Exercise prompt :: Lay out as a numbered list the part of the listing that opens with the line containing "go, the MTA" and closes with the line containing "Leesburg, FL", both ends included. Skip any blank lines, and leave the pictures out of your answer.

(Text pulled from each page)
════

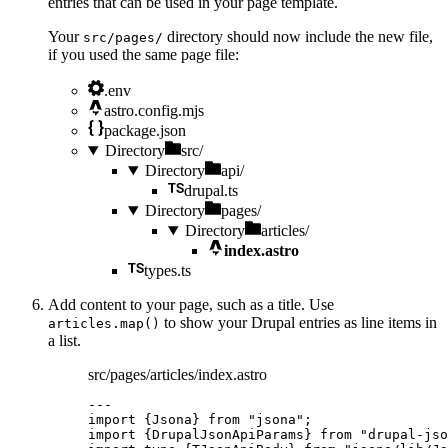
entries that can be used in your page template.
Your
directory should now include the new file,
src/pages/
if you used the same page file:
.env
astro.config.mjs
package.json
Directory
src/
Directory
api/
drupal.ts
Directory
pages/
Directory
articles/
index.astro
types.ts
Add content to your page, such as a title. Use
to show your Drupal entries as line items in
articles.map()
a list.
src/pages/articles/index.astro
---
import
 {Jsona} 
from
"
jsona
"
;
import
 {DrupalJsonApiParams} 
from
"
drupal-jso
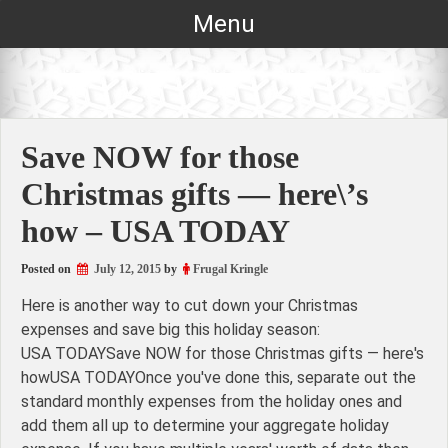
Skip
Menu
to
content
Save NOW for those
Christmas gifts — here\’s
how – USA TODAY
Posted on
July 12, 2015
by
Frugal Kringle
Here is another way to cut down your Christmas
expenses and save big this holiday season:
USA TODAYSave NOW for those Christmas gifts — here's
howUSA TODAYOnce you've done this, separate out the
standard monthly expenses from the holiday ones and
add them all up to determine your aggregate holiday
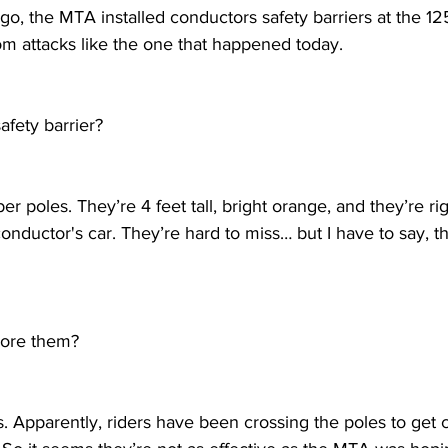
go, the MTA installed conductors safety barriers at the 125
om attacks like the one that happened today. 
afety barrier?
ber poles. They’re 4 feet tall, bright orange, and they’re ri
conductor's car. They’re hard to miss… but I have to say, 
nore them?
s. Apparently, riders have been crossing the poles to get c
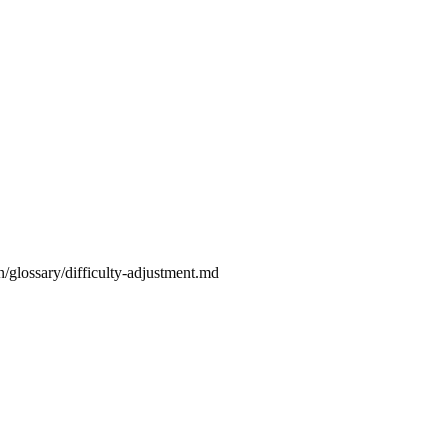
n/glossary/difficulty-adjustment.md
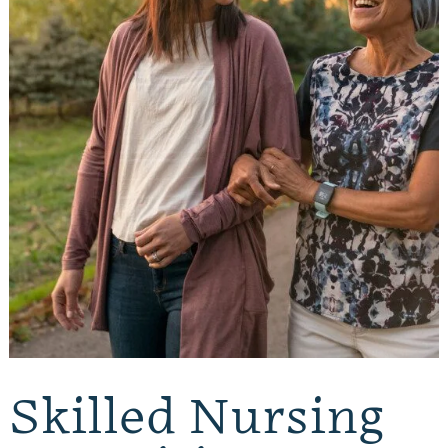
Skilled Nursing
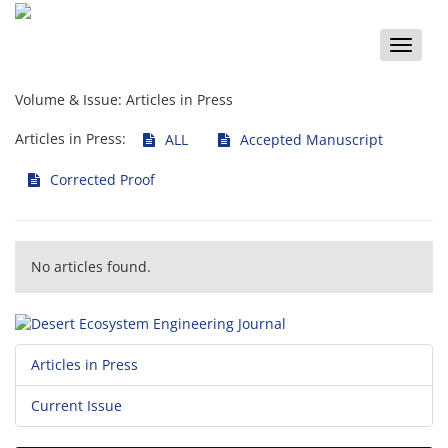
Toggle
naviga
Volume & Issue:
Articles in Press
Articles in Press:
ALL
Accepted Manuscript
Corrected Proof
No articles found.
Articles in Press
Current Issue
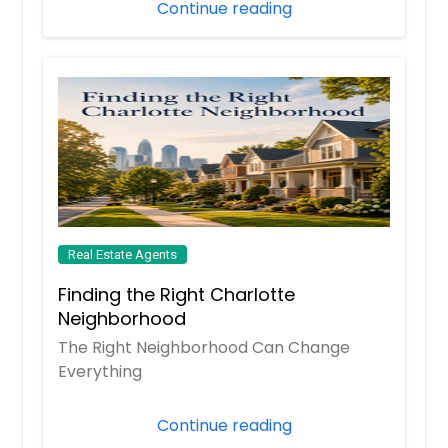
Continue reading
Loma Linda, CA
Logan, OH
Lodi, CA
Lockhart, TX
Livingston, TX
Livermore, CA
Lincolnton, NC
Lima, OH
Real Estate Agents
Lighthouse Point, FL
Finding the Right Charlotte
Liberty Hill, TX
Neighborhood
The Right Neighborhood Can Change
Lexington, NC
Everything
Lewisville, TX
Lenoir, NC
Continue reading
Leesburg, FL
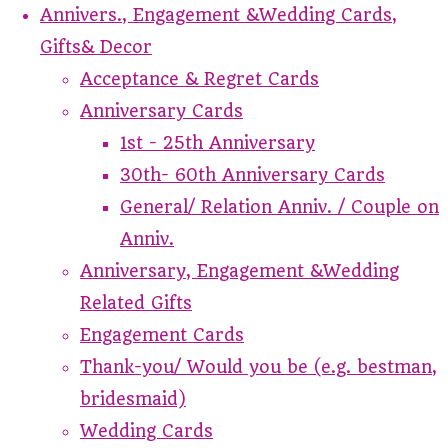
Annivers., Engagement &Wedding Cards,
Gifts& Decor
Acceptance & Regret Cards
Anniversary Cards
1st - 25th Anniversary
30th- 60th Anniversary Cards
General/ Relation Anniv. / Couple on
Anniv.
Anniversary, Engagement &Wedding
Related Gifts
Engagement Cards
Thank-you/ Would you be (e.g. bestman,
bridesmaid)
Wedding Cards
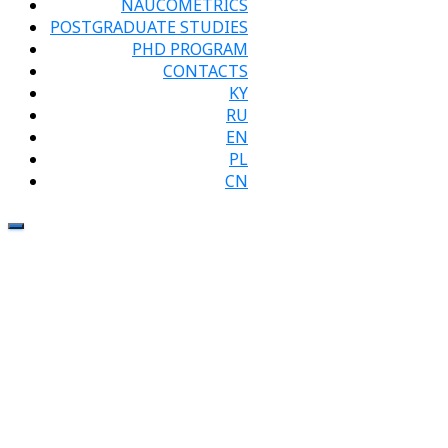
NAUCOMETRICS
POSTGRADUATE STUDIES
PHD PROGRAM
CONTACTS
KY
RU
EN
PL
CN
Visit of the
leading
researcher
of the
Research,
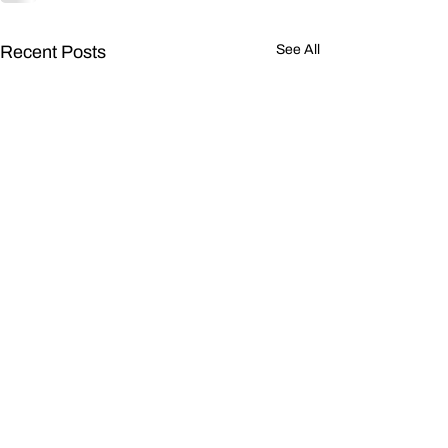
Recent Posts
See All
OneLiner CIR N
Sequence Curr
Injection in Un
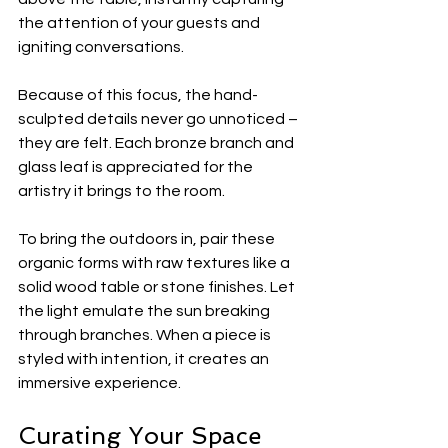
the attention of your guests and 
igniting conversations.
Because of this focus, the hand-
sculpted details never go unnoticed – 
they are felt. Each bronze branch and 
glass leaf is appreciated for the 
artistry it brings to the room.
To bring the outdoors in, pair these 
organic forms with raw textures like a 
solid wood table or stone finishes. Let 
the light emulate the sun breaking 
through branches. When a piece is 
styled with intention, it creates an 
immersive experience. 
Curating Your Space 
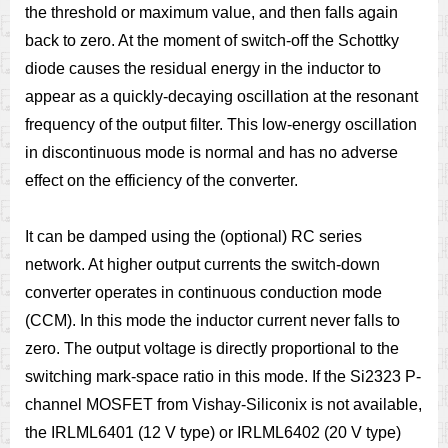
the threshold or maximum value, and then falls again
back to zero. At the moment of switch-off the Schottky
diode causes the residual energy in the inductor to
appear as a quickly-decaying oscillation at the resonant
frequency of the output filter. This low-energy oscillation
in discontinuous mode is normal and has no adverse
effect on the efficiency of the converter.
It can be damped using the (optional) RC series
network. At higher output currents the switch-down
converter operates in continuous conduction mode
(CCM). In this mode the inductor current never falls to
zero. The output voltage is directly proportional to the
switching mark-space ratio in this mode. If the Si2323 P-
channel MOSFET from Vishay-Siliconix is not available,
the IRLML6401 (12 V type) or IRLML6402 (20 V type)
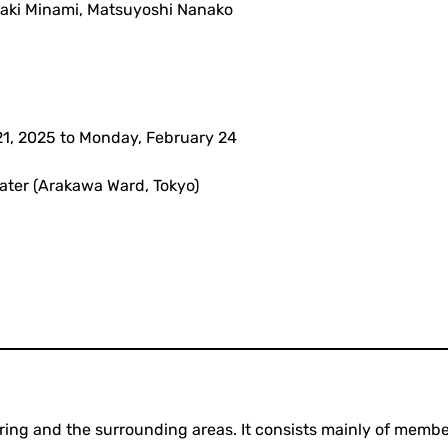
igaki Minami, Matsuyoshi Nanako
21, 2025 to Monday, February 24
ater (Arakawa Ward, Tokyo)
earing and the surrounding areas. It consists mainly of memb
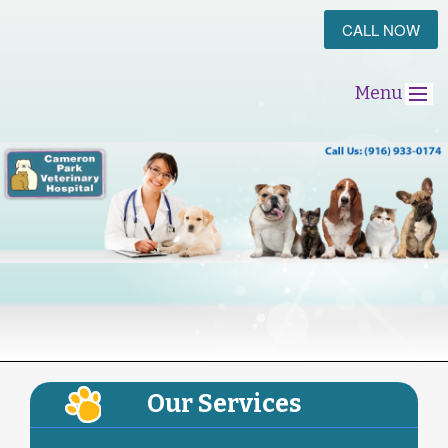
CALL NOW
Menu
Our Services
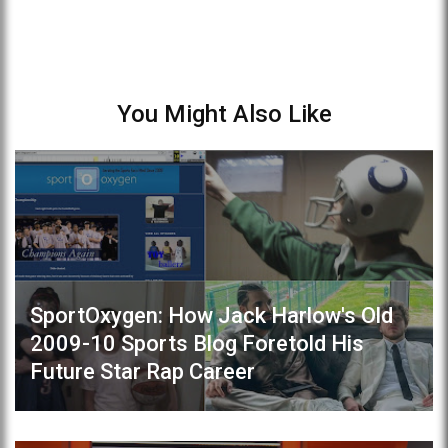
You Might Also Like
SportOxygen: How Jack Harlow's Old
2009-10 Sports Blog Foretold His
Future Star Rap Career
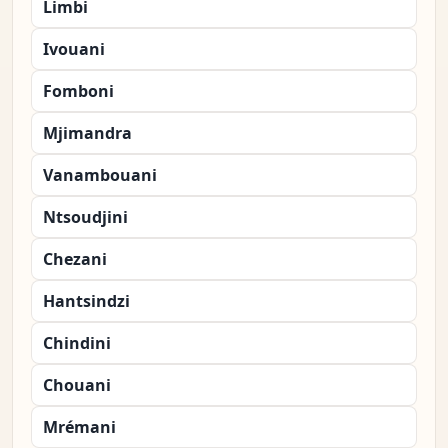
Limbi
Ivouani
Fomboni
Mjimandra
Vanambouani
Ntsoudjini
Chezani
Hantsindzi
Chindini
Chouani
Mrémani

════

Result of the exercise ::
1. go, the MTA installed conductors safety barriers at the 125
2. om attacks like the one that happened today. 
3. afety barrier?
4. ber poles. They’re 4 feet tall, bright orange, and they’re ri
5. conductor's car. They’re hard to miss… but I have to say, 
6. nore them?
7. s. Apparently, riders have been crossing the poles to get c
8. n/glossary/difficulty-adjustment.md
9. Skilled Nursing
10. Toggle
11. naviga
12. Volume & Issue:
13. Articles in Press
14. Articles in Press:
15. ALL
16. Accepted Manuscript
17. Corrected Proof
18. No articles found.
19. Articles in Press
20. Current Issue
21. Continue reading
22. Loma Linda, CA
23. Logan, OH
24. Lodi, CA
25. Lockhart, TX
26. Livingston, TX
27. Livermore, CA
28. Lincolnton, NC
29. Lima, OH
30. Real Estate Agents
31. Lighthouse Point, FL
32. Finding the Right Charlotte
33. Liberty Hill, TX
34. Neighborhood
35. The Right Neighborhood Can Change
36. Lexington, NC
37. Everything
38. Lewisville, TX
39. Lenoir, NC
40. Continue reading
41. Leesburg, FL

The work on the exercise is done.